The order’s members have each been tasked with nominating a replacement for a recently fallen Kingsman; their various candidates will be subjected to a death-defying training course, with the last man (or woman) standing becoming the order’s newest agent. Eggsy’s father was a former Kingsman who laid down his life to protect Harry, and the agent has been looking for a way to repay the favor ever since. Smart, confident, and physically capable, Eggsy seems the ideal candidate, despite his low-class upbringing.
Eggsy’s main competition throughout the film is a capable female recruit by the name of Roxy (the appealing Sophie Cookson), though it’s disappointing that (minor spoiler) when the film bothers to make her a Kingsman, it immediately finds a way to keep her as far from the climactic action as possible. The script’s occasionally regressive attitude toward women is offset ever-so-slightly with some equal-opportunity ogling, courtesy of a bit of shirtlessness and some clingy pajama pants sported by the film’s hero during an underwater escape.
Meanwhile, a nefarious plot is being hatched by a suitably over-the-top, megalomaniacal villain: Richmond Valentine (Samuel L. Jackson, clearing having a grand old time), a lisping, tech billionaire with a distaste for the sight of blood and an overwhelming desire to destroy the world. In the grand tradition of Bond henchmen with bizarre hardware enhancements, Valentine also has a lethal sidekick named Gazelle (Sofia Boutella), who sports a set of prosthetic metal legs that double as deadly swords. The modifications are obviously impractical, but they sure look cool when she’s flipping through the air, slicing and dicing anyone with the misfortune to get in her way.
With his wicked sense of humor, Vaughn doesn’t shy from the gratuitous, most notably during a bloody church melee that’s sure to rank among the most memorable action scenes of the year. The sequence skirts the edge of bad taste (as much in the movie does), but is so kinetically staged and attains a level of such absurdity that you can’t help being thrilled, even if you feel bad about it afterwards (which in fairness, is sort of the point). Vaughn’s script adds just enough of a nod to deeper ideas of class and society to maintain the appearance that there are some brains beneath all the mayhem. Firth makes for a surprisingly convincing action hero — I never knew how much I wanted to see the actor take part in some no-holds-barred ass-kicking until it happened.

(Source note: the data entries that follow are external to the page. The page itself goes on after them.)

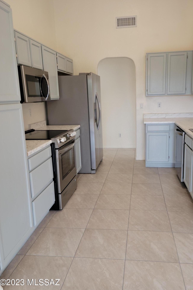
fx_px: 241
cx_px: 111
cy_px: 147
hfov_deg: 43.5
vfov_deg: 61.9
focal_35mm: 30
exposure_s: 1/60
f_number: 2
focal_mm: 5.9
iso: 80
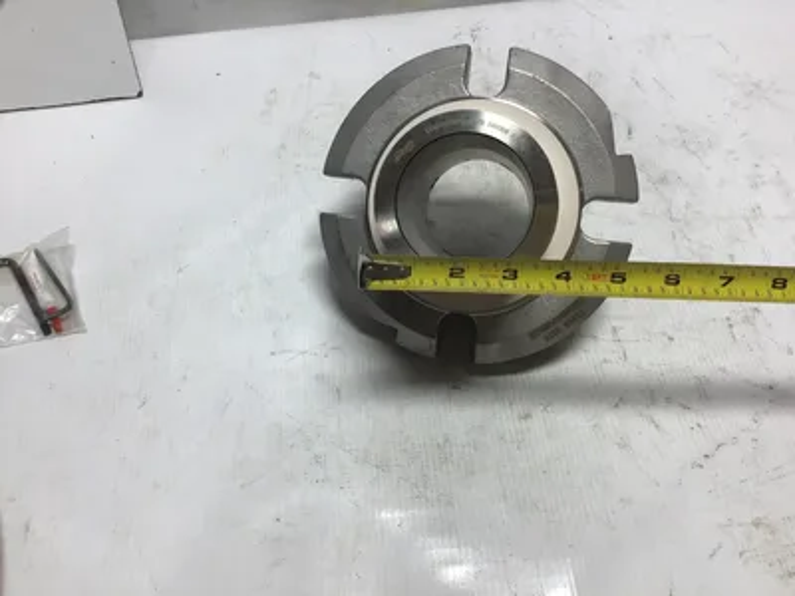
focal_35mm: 31
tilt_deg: -53.9
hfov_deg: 58.4
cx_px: 398
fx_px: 712
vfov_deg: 45.4
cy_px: 298
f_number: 2.4
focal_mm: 3.3
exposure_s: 1/195
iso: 25
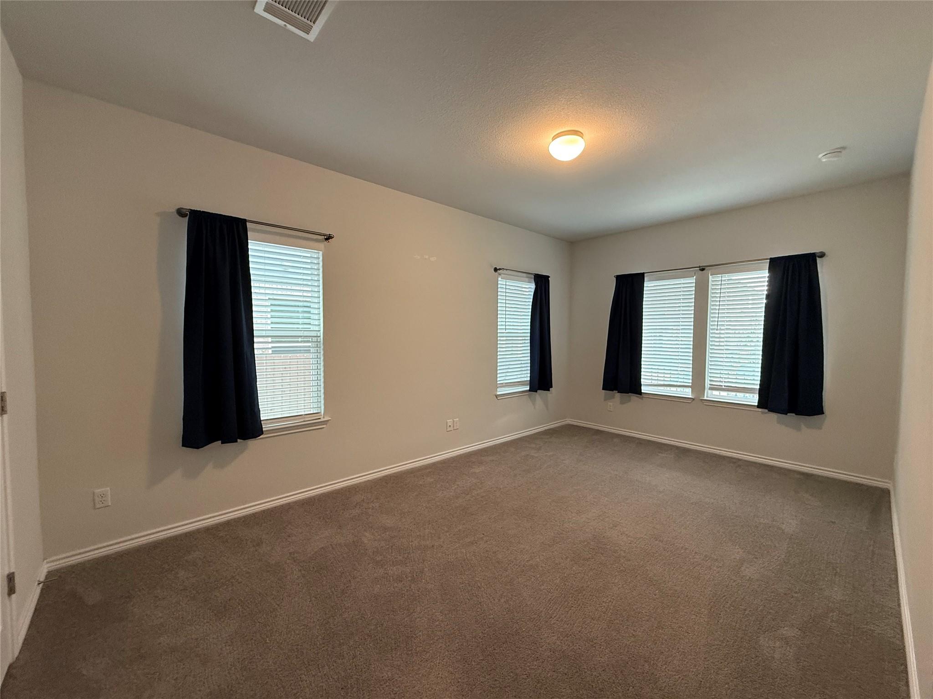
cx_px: 466
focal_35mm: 14
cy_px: 350
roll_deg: -0.2
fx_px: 377
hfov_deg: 102.1
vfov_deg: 85.7
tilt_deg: -1.4
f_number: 2.2
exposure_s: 1/60
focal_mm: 2.22
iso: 250
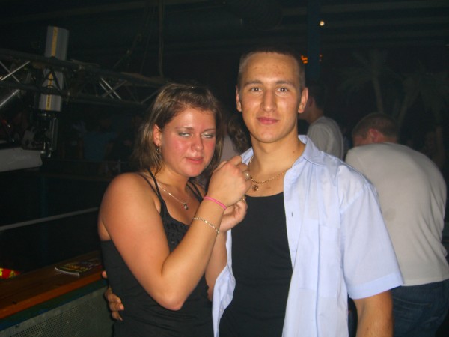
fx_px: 493
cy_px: 168
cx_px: 224
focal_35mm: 38
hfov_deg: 49.0
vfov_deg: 37.7
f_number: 2.8
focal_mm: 7.9
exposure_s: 1/60
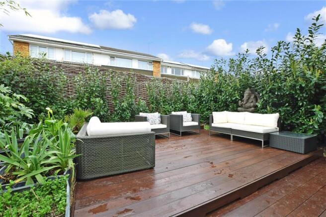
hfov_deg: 100.4
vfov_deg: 77.3
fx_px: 136
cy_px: 108
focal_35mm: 15
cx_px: 163
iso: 400
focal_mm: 10
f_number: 11
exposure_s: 1/125
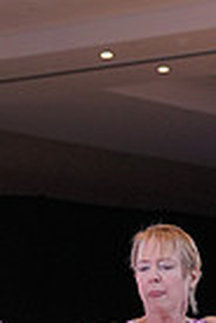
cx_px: -15
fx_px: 1890
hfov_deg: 6.5
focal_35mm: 210
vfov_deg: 9.5
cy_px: 510
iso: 1600
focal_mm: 50
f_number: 3.5
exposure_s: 1/500
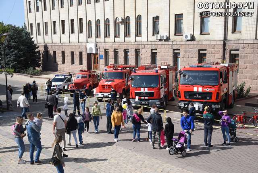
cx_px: 129
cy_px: 86
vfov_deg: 29.9
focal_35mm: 45
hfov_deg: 43.6
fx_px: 323
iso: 640
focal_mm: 30
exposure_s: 1/4000
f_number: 4.2
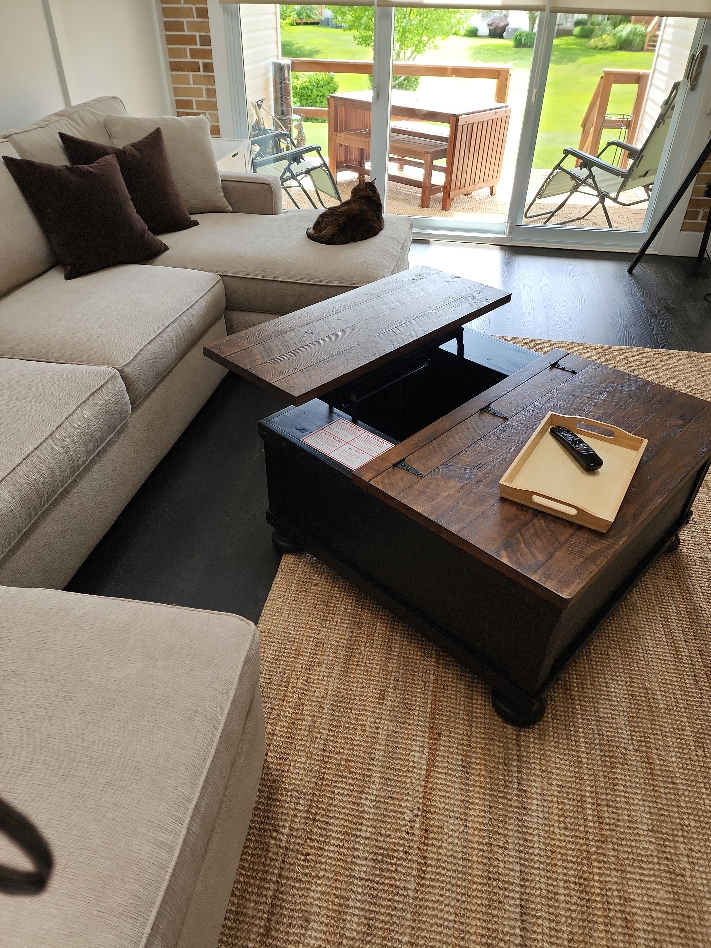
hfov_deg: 58.9
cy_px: 474
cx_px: 356
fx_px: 630
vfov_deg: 73.9
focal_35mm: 23
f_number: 1.8
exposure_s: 1/59
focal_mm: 6.4
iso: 63
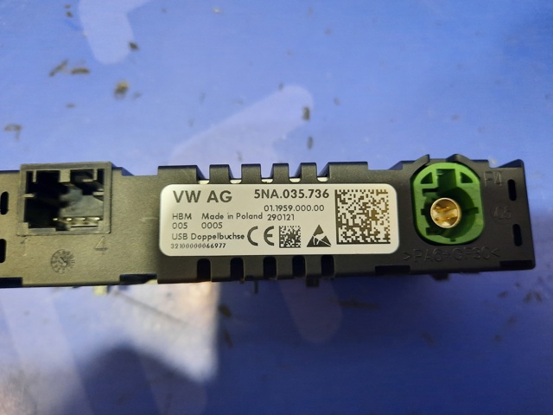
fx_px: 399
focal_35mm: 25
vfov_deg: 54.9
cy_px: 208
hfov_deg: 69.4
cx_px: 276
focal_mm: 4.6
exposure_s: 1/30
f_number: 2
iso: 400
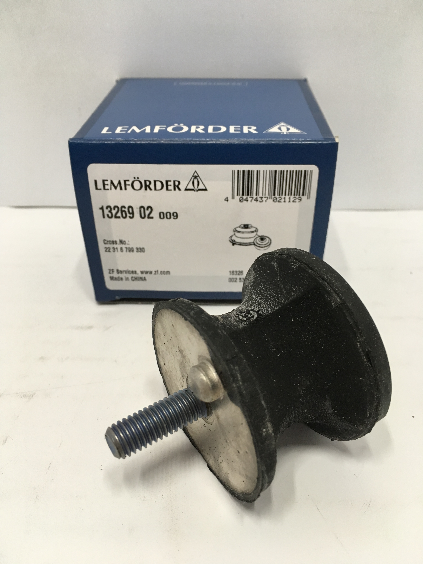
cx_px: 212
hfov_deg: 48.2
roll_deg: +1.2
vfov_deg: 61.7
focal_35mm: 29
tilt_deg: -34.5
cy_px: 282
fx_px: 472
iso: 50
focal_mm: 4.15
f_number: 2.2
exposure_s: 1/33
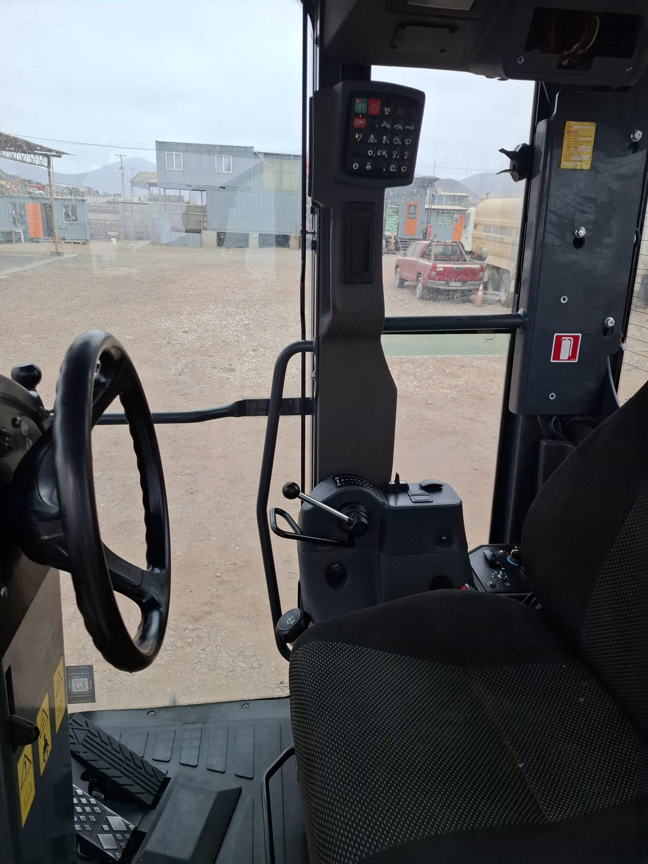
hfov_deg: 58.9
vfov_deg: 73.9
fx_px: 574
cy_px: 432
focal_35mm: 23
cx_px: 324
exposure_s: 1/426
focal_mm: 5.54
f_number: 1.8
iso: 50
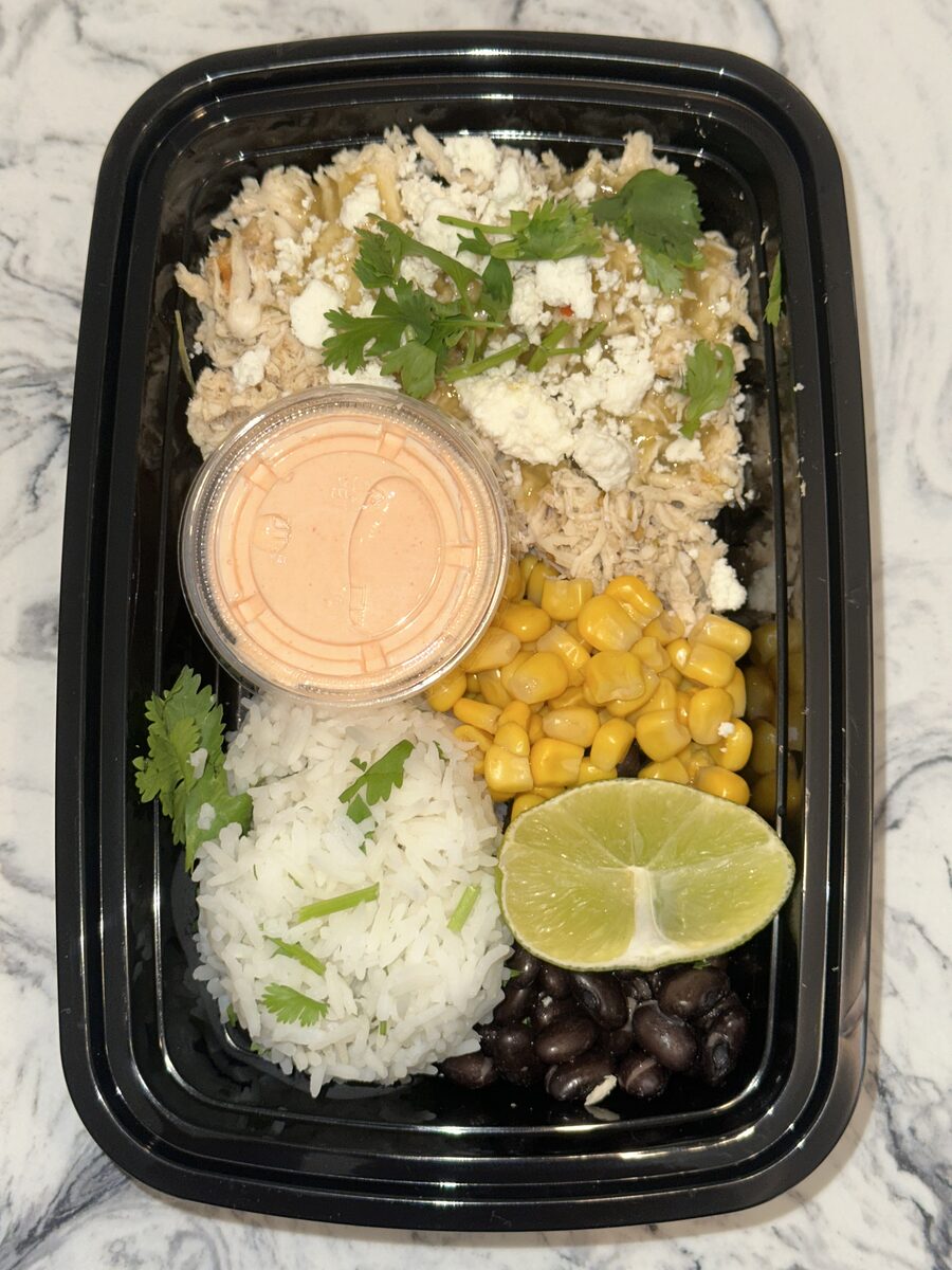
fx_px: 1760
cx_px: 476
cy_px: 635
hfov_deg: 30.3
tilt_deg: -79.5
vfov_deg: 39.7
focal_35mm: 48
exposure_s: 1/49
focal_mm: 6.86
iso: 40
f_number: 1.78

The Bond films have always been loaded with saucy, winking double entendres, and in keeping with Vaughn’s style (subtlety isn’t really in his wheelhouse), the director cranks that up to 11 as well, concluding his film with a tastelessly sexist joke that unfortunately ends things on a sour note. It’s a frustrating reminder that reverence is one thing, but some traditions just aren’t worth keeping.